Here’s a common bit of advice I’ve heard from every songwriter I’ve ever met: just keep moving.

I personally do not believe that there’s any such thing as writers block. It’s just that we don’t like everything that comes out. When our self-judgement takes over it shames us into submission and we shut off the faucet. We say we have no ideas, no, we have ideas, but we aren’t willing to fess up to how bad they might be. But really, who gives a damn? Own them. They suck and they came form you. Fine. That’s not a crime. That’s normal. Remember that you can always write something. It’ just that sometimes, it’s shitty. Let it be so. And then follow that brown until it runs clear.

Ben Folds

Ever composed the perfect sentence in your brain? Your internal dictation arranges the words in a prose that would make Dickenson weep for joy. It’s beautiful. Elegant. Then you start typing and it turns into something a three-year old would scrawl out with a broken crayon.

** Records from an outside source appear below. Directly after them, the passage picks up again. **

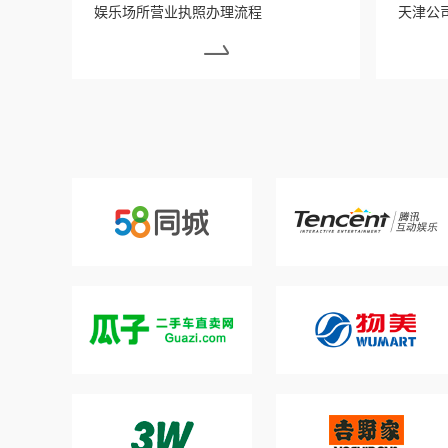
娱乐场所营业执照办理流程
天津公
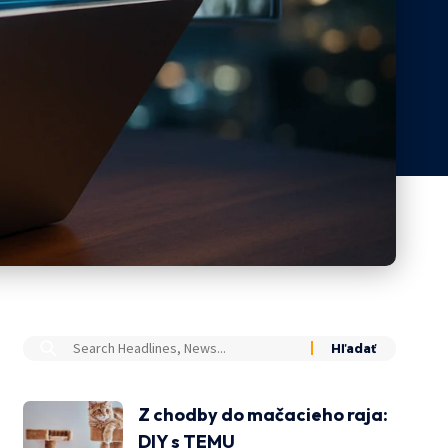
Z chodby do mačacieho raja:
DIY s TEMU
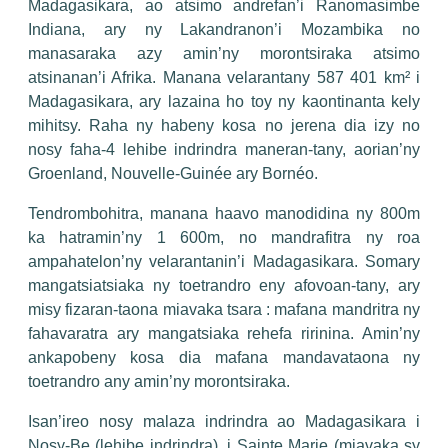
Madagasikara, ao atsimo andrefan’i Ranomasimbe
contact@acipenser.mg
Indiana, ary ny Lakandranon’i Mozambika no
Acipenser Madagascar
manasaraka azy amin’ny morontsiraka atsimo
acipensermadagascar
atsinanan’i Afrika. Manana velarantany 587 401 km² i
Madagasikara, ary lazaina ho toy ny kaontinanta kely
mihitsy. Raha ny habeny kosa no jerena dia izy no
nosy faha-4 lehibe indrindra maneran-tany, aorian’ny
Groenland, Nouvelle-Guinée ary Bornéo.
Tendrombohitra, manana haavo manodidina ny 800m
ka hatramin’ny 1 600m, no mandrafitra ny roa
ampahatelon’ny velarantanin’i Madagasikara. Somary
mangatsiatsiaka ny toetrandro eny afovoan-tany, ary
misy fizaran-taona miavaka tsara : mafana mandritra ny
fahavaratra ary mangatsiaka rehefa ririnina. Amin’ny
ankapobeny kosa dia mafana mandavataona ny
toetrandro any amin’ny morontsiraka.
Isan’ireo nosy malaza indrindra ao Madagasikara i
Nosy-Be (lehibe indrindra), i Sainte Marie (miavaka sy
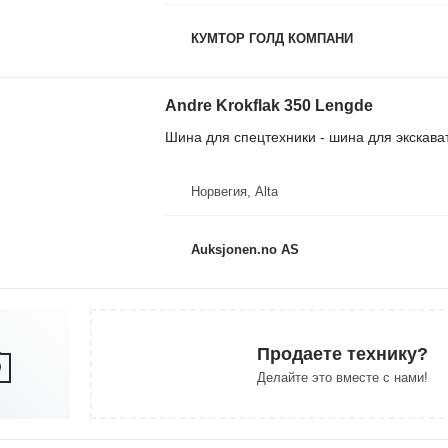
КУМТОР ГОЛД КОМПАНИ
Andre Krokflak 350 Lengde
Шина для спецтехники - шина для экскава
Норвегия, Alta
Auksjonen.no AS
Продаете технику?
Делайте это вместе с нами!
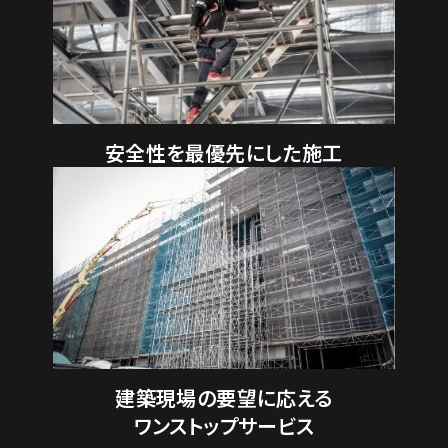
安全性を最優先にした施工
建築現場の要望に応える
ワンストップサービス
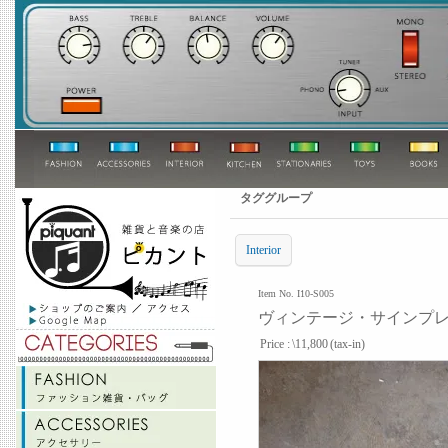
タググループ
Interior
Item No. I10-S005
ヴィンテージ・サインプレート
Price :
\11,800
(tax-in)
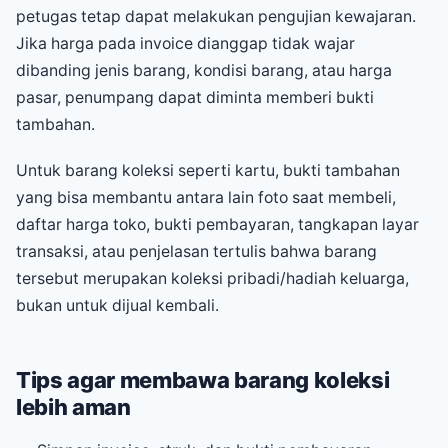
petugas tetap dapat melakukan pengujian kewajaran.
Jika harga pada invoice dianggap tidak wajar
dibanding jenis barang, kondisi barang, atau harga
pasar, penumpang dapat diminta memberi bukti
tambahan.
Untuk barang koleksi seperti kartu, bukti tambahan
yang bisa membantu antara lain foto saat membeli,
daftar harga toko, bukti pembayaran, tangkapan layar
transaksi, atau penjelasan tertulis bahwa barang
tersebut merupakan koleksi pribadi/hadiah keluarga,
bukan untuk dijual kembali.
Tips agar membawa barang koleksi
lebih aman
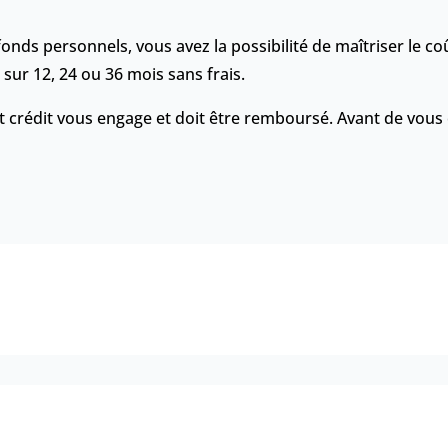
onds personnels, vous avez la possibilité de maîtriser le coû
 sur 12, 24 ou 36 mois sans frais.
crédit vous engage et doit être remboursé. Avant de vous en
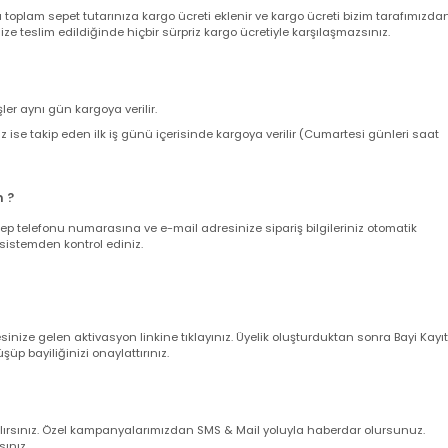
nizde sepetinizdeki aynı veya farklı ürünler için adet sınırı olmaksızın sab
ir. 500 TL Üzeri Alışverişlerinizde KARGO BEDAVA 'dır.
nda toplam sepet tutarınıza kargo ücreti eklenir ve kargo ücreti bizim ta
z size teslim edildiğinde hiçbir sürpriz kargo ücretiyle karşılaşmazsınız.
verişler aynı gün kargoya verilir.
leriniz ise takip eden ilk iş günü içerisinde kargoya verilir (Cumartesi gün
larım ?
nuz cep telefonu numarasına ve e-mail adresinize sipariş bilgileriniz oto
uğunu sistemden kontrol ediniz.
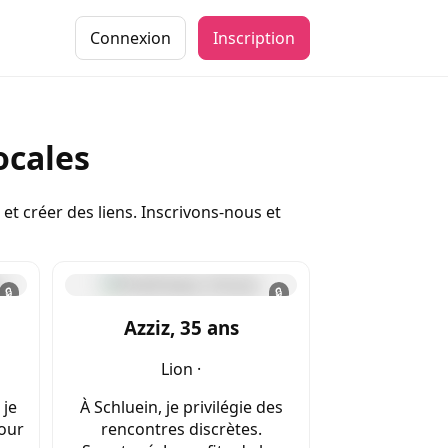
Connexion
Inscription
ocales
t créer des liens. Inscrivons-nous et
🔒
🔒
Azziz, 35 ans
Lion ·
 je
À Schluein, je privilégie des
pour
rencontres discrètes.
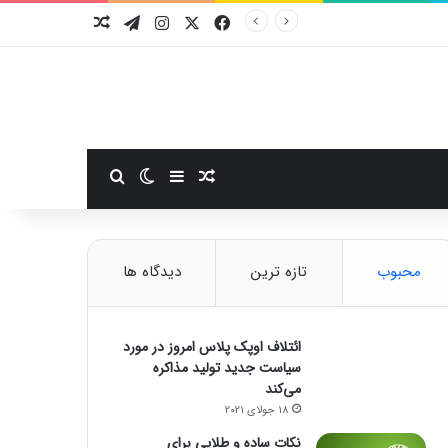
فیسبوک
ایکس
اینستاگرام
تلگرام
نوشته تصادفی
سایدبار
نوشته تصادفی
تغییر پوسته
جستجو برای
محبوب
تازه ترین
دیدگاه ها
ائتلاف اوپک پلاس امروز در مورد
سیاست جدید تولید مذاکره
می‌کند
18 جولای 2021
نکات ساده و طلایی برای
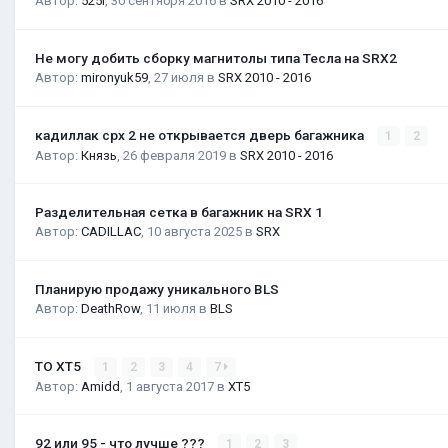
Автор:
525i
,
30 сентября 2016
в
SRX 2010 - 2016
Не могу добить сборку магнитолы типа Тесла на SRX2
Автор:
mironyuk59
,
27 июля
в
SRX 2010 - 2016
кадиллак срх 2 не открывается дверь багажника
1
2
Автор:
Князь
,
26 февраля 2019
в
SRX 2010 - 2016
Разделительная сетка в багажник на SRX 1
Автор:
CADILLAC
,
10 августа 2025
в
SRX
Планирую продажу уникального BLS
Автор:
DeathRow
,
11 июля
в
BLS
ТО XT5
1
2
3
4
7
Автор:
Amidd
,
1 августа 2017
в
XT5
92 или 95 - что лучше ???
1
2
3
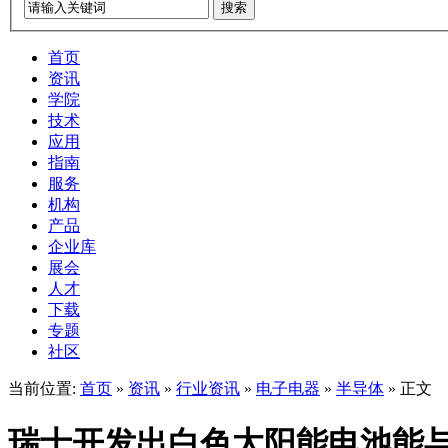
搜索
首页
资讯
学院
技术
应用
指南
服务
机构
产品
企业库
展会
人才
下载
专题
社区
当前位置:
首页
»
资讯
»
行业资讯
»
电子电器
»
半导体
» 正文
瑞士开发出白色太阳能电池能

Anyone who’s ever called themselves a writer experiences this often. Wait, it’s just me? Cool. Everything isn’t perfect the moment our fingers hit the keys. But hey, we created it! It might be utter garbage but it’s our utter garbage and no one can ever take that away.

NaNoRebelRule 3:
Celebrate your shit

This might seem like the ultimate participation trophy, but Rule 3 is what being a NaNoRebel is all about.

Fast forward to the end of the month. So what if the words didn’t come out the way you wanted. So what if your goal wasn’t met. Did you try? Did you create? Then you won NaNoWriMo.

Being a NaNoRebel is about celebrating our creations whether they’re crystal clear or not fit for the light of day.

If I write more than I did in October, no matter how terrible, you better believe I’m celebrating. With donuts.

Right now go into your calendar and create an all-day event on December 1. Title it “Celebrate.” At the end of NaNoWriMo, celebrate the shit you created in November. Even if it’s terrible. Especially if it’s terrible. It didn’t exist today and it will then. Celebrate your win.

Congratulations fellow NaNoRebel, you won NaNoWriMo!